╭─ Excerpt provided

In Singapore, Employment Passes (EPs) are issued based on an applicant’s qualifications, salary, and work experiences. They are subject to clear but strict rules, so not every application will be approved. Every application will be scrutinized by the Ministry of Manpower (MOM), which is the authority responsible for the approval of EPs.
Employment Pass holders are allowed to legally live and work in Singapore if they fulfill certain criteria. However, some may be rejected. Those who have experienced rejection would be best advised to understand the reasons behind the rejection of their EP application.
We at Paul Hype Page & Co manage many Employment Pass applications so that the applicants might receive approval from MOM. In this article, we will explain why an Employment Pass application might be rejected.
Before you proceed with reading this article, please browse these links to other pages on our website related to the EP:
Reasons for Rejection
MOM has been refining the criteria for work visa application for many years. It does so to control the influx of foreigners in Singapore. However, in most cases, MOM does not reveal the reasons behind an application rejection. Nevertheless, there are certain common causes of EP application rejection. The following paragraphs will provide details on some of them.
Job Scope and Qualifications Do Not Match
Educational background, working experience, salary demands, and market demand for certain jobs and skills are considered by MOM before it decides on approving or rejecting an application. Thus, those whose education and experience are not commensurate with the job requirements will be rejected. Just as is the case with all employers, MOM will only approve those who possess skills corresponding to the job which they plan to take. Such is also true of degree holders whose degree is unrelated to their job. Such EP applicants will also experience rejection.
Employer Hired Too Many Foreigners in Proportion to Locals
It is mandatory for all companies and employers to prioritize the hiring of locals before attempting to hiring any foreigners. The government of Singapore believes that doing so will protect the Singaporeans in the workforce. For this reason, the government requires a genuine reason from the employer for the hiring of any foreigners. Not only does MOM insist on an acceptable justification from the employer on why they hired a foreigner, it also demands proof that locals have indeed been considered and interviewed as well as information on why their skills did not match the job profile. Employers whose reasons do not satisfy MOM will have their employees’ EP applications rejected.
MOM stands firmly against companies with unfair hiring practices. It only accepts employees of companies with balanced foreigner-to-local employee ratios when it reviews any Employment Pass application. Companies with disproportionate numbers of foreign employees who are also uninterested in hiring and promoting the growth and welfare of the local labor force are less likely to obtain Employment Passes for their foreign employees.
This policy which is promoted by MOM is aligned with the principles of the Fair Consideration Framework (FCF). The FCF is a guideline introduced by MOM which requires all companies to fairly consider Singaporeans in their hiring process. Its rules mandate that employers are obliged to advertise a vacant role in the Jobs Bank for at least 14 days before the position can be filled. MOM will closely track if employers did indeed review and consider all the applications that were submitted in response to the job advertisement. Those who did not do so will make it less likely that their employees will receive an EP. MOM believes that these regulations guarantee the competence of the company or employer. It also considers those which have not hired any locals to be a detriment to the country instead of an asset because they are seen as having actively weakened the country’s labor force and economy.
MOM also considers if other job channels or recruitment portals other than the Jobs Bank were utilized in the hiring process as well as the number and nationality of the candidates who have applied for the job. MOM divides people by three broad groups of nationality: Singapore citizens, Singapore permanent residents, and foreigners.

╰─

* [Problem details]
(a) According to the article on Employment Pass rejections, which authority approves EPs?
(b) Under the FCF, what is the minimum number of days an employer must advertise a vacant role in the Jobs Bank?
(c) Into what three broad nationality groups does MOM divide people?

╭─ The data

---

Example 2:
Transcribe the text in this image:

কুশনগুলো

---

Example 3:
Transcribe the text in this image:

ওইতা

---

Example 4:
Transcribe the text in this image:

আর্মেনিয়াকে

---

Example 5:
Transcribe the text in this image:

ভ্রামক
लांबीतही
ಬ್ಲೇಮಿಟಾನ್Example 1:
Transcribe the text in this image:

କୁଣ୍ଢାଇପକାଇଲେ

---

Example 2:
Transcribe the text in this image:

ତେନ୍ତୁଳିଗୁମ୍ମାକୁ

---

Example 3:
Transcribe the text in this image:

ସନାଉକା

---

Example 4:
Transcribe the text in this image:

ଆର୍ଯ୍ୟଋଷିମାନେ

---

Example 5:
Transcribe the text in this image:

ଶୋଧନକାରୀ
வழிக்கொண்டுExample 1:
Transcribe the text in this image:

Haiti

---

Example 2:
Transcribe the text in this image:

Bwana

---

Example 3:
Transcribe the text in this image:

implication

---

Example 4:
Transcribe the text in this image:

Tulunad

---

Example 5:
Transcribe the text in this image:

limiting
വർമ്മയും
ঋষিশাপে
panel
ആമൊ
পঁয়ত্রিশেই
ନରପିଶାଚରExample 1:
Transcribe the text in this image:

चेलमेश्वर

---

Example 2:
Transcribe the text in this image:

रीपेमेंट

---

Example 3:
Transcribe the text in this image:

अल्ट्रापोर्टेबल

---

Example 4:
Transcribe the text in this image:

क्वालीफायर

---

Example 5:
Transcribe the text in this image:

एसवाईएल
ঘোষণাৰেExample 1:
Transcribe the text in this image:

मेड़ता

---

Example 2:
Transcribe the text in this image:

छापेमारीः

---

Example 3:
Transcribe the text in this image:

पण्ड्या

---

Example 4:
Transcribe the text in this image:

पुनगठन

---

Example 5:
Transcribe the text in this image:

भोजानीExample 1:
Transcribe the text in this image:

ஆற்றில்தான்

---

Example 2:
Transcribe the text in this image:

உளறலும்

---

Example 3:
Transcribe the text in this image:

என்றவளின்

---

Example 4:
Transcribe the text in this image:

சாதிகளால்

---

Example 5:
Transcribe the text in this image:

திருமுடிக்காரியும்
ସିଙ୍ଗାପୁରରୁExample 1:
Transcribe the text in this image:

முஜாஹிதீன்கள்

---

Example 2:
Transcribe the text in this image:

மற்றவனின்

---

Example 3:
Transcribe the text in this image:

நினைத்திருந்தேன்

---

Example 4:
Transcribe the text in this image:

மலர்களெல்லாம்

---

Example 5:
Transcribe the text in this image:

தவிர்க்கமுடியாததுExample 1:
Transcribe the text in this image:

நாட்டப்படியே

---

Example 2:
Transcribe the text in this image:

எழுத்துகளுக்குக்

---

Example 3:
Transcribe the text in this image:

╰─

* [Finished exercise]
(a) The Ministry of Manpower (MOM).
(b) 14 days.
(c) Singapore citizens, Singapore permanent residents, and foreigners.